Réduire les coûts, améliorer l'image de l'entreprise, attirer et retenir les talents, rassurer les investisseurs : le développement durable est une excellente façon d'atteindre ces objectifs. Mais comment s'y prendre? La Presse vous présente cette série pour en savoir plus. Cette semaine : l'analyse du cycle de vie. Deuxième d'une série de six articles.

En matière de développement durable, avoir de bonnes intentions ne suffit pas. Il se peut qu'en voulant bien faire, on rate la cible faute d'avoir adopté une démarche rigoureuse pour mesurer les impacts de nos activités sur l'environnement.

C'est pour quantifier de façon juste tous les impacts d'un produit ou d'un service que la démarche d'analyse du cycle de vie a été mise au point.

Cette méthode permet de faire une analyse quantitative précise de tous les impacts d'un produit à partir de l'étape de l'extraction des matières premières qui le composent jusqu'à sa disposition finale, en passant par la fabrication, le transport, la distribution et l'utilisation.

L'analyse tient compte de 14 éléments regroupés en quatre grandes familles: les impacts sur la santé humaine, sur les écosystèmes, sur les ressources et sur les changements climatiques.

«Nous pensons que c'est la méthode la plus efficace et la plus crédible pour évaluer les impacts environnementaux et avoir toute l'information requise pour être en mesure de faire des choix judicieux, appuyés sur un raisonnement scientifique, dit Johanne Gélinas, associée, responsabilité d'entreprise et changements climatiques, chez Deloitte. Elle permet à l'entreprise de choisir l'option la plus avantageuse sur les plans économique et environnemental.»
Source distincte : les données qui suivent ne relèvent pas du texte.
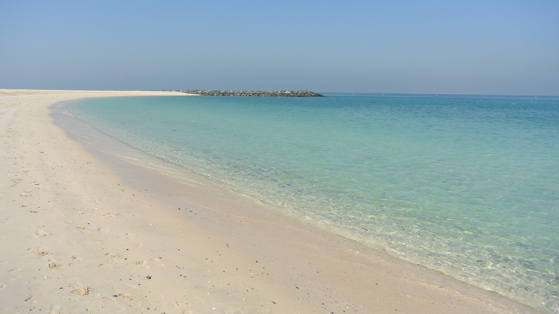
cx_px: 285
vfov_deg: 40.1
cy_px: 141
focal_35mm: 29
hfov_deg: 66.1
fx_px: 430
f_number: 5
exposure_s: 1/800
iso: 100
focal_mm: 10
La tendance actuelle va beaucoup vers la mesure de l'empreinte carbone d'un produit. L'analyse du cycle de vie permet d'avoir un portrait beaucoup plus complet de tous les impacts, que ce soit l'utilisation d'eau ou la façon de disposer du produit à la fin de sa vie utile. Elle donne davantage l'heure juste.

«C'est en train de devenir un incontournable, dit Valérie Bécaert, directrice exécutive adjointe du Centre interuniversitaire de recherche sur le cycle de vie des produits, procédés et services (CIRAIG). Pour prendre les bonnes décisions, il faut avoir une perspective globale, pas seulement tenir compte des GES. Il arrive qu'en voulant corriger un problème, on ne fasse que déplacer l'impact ailleurs. Les Nations unies considèrent que l'analyse du cycle de vie est la seule approche qui va donner de réels résultats, et c'est la seule approche acceptée au niveau mondial pour opérationnaliser le développement durable.»

Avantages

L'analyse du cycle de vie est un processus complexe et coûteux. Il faut plusieurs mois et plusieurs milliers de dollars pour réaliser une telle analyse, qui doit être menée par des spécialistes. Cependant, c'est un investissement rentable, selon Johanne Gélinas.

«C'est un avantage sur le plan stratégique pour une entreprise qui se veut innovante et qui veut se positionner sur le marché des produits écologiques, comme l'a fait Rona avec sa gamme Rona Éco», dit-elle.

Éventuellement, de grands détaillants comme Wal-Mart, qui a déjà exigé de ses fournisseurs qu'ils réduisent leurs emballages, pourraient leur demander de fournir davantage d'informations sur le cycle de vie de leurs produits.

Déjà, en Europe, les exigences sur l'information environnementale d'un produit sont plus importantes qu'en Amérique du Nord, où l'analyse du cycle de vie n'est pas encore utilisée de façon aussi courante.

Toutefois, le Québec a une longueur d'avance en la matière au Canada grâce à l'expertise du CIRAIG, qui regroupe des chercheurs de plusieurs universités. Déjà, plusieurs grandes entreprises ont eu recours à l'analyse du cycle de vie. Le CIRAIG a notamment accompagné Bell, Arcelor Mittal, Cascades et Rio Tinto Alcan.

«L'expertise commence tranquillement à se transposer dans l'industrie, dit Johanne Gélinas. Mais il reste encore beaucoup à faire pour convaincre les entreprises qu'une analyse du cycle de vie de leurs produits ou de leurs procédés représente un avantage indéniable pour améliorer non seulement leur performance environnementale, mais aussi leur performance financière.»